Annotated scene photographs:
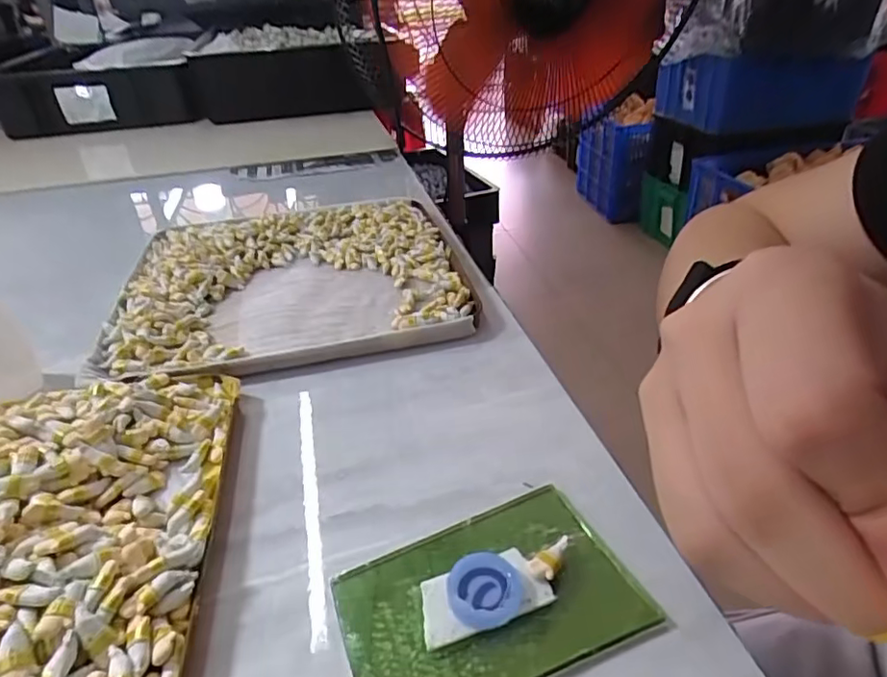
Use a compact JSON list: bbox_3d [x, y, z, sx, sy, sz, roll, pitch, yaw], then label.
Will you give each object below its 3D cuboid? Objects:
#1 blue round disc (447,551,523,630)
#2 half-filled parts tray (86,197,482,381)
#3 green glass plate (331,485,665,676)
[{"bbox_3d":[0.015,0.091,0.205,0.026,0.008,0.027,-3,32,2],"label":"blue round disc"},{"bbox_3d":[-0.110,-0.047,0.428,0.236,0.025,0.221,-11,33,-11],"label":"half-filled parts tray"},{"bbox_3d":[0.015,0.095,0.209,0.103,0.006,0.067,-15,34,-18],"label":"green glass plate"}]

Exercise objective:
What you hand back should match the entries above exactly, except that no picture appears.

Solution:
Use a compact JSON list: bbox_3d [x, y, z, sx, sy, sz, roll, pitch, yaw], then label.
Will you give each object below its 3D cuboid? Objects:
#1 blue round disc (447,551,523,630)
#2 half-filled parts tray (86,197,482,381)
#3 green glass plate (331,485,665,676)
[{"bbox_3d":[0.015,0.091,0.205,0.026,0.008,0.027,-3,32,2],"label":"blue round disc"},{"bbox_3d":[-0.110,-0.047,0.428,0.236,0.025,0.221,-11,33,-11],"label":"half-filled parts tray"},{"bbox_3d":[0.015,0.095,0.209,0.103,0.006,0.067,-15,34,-18],"label":"green glass plate"}]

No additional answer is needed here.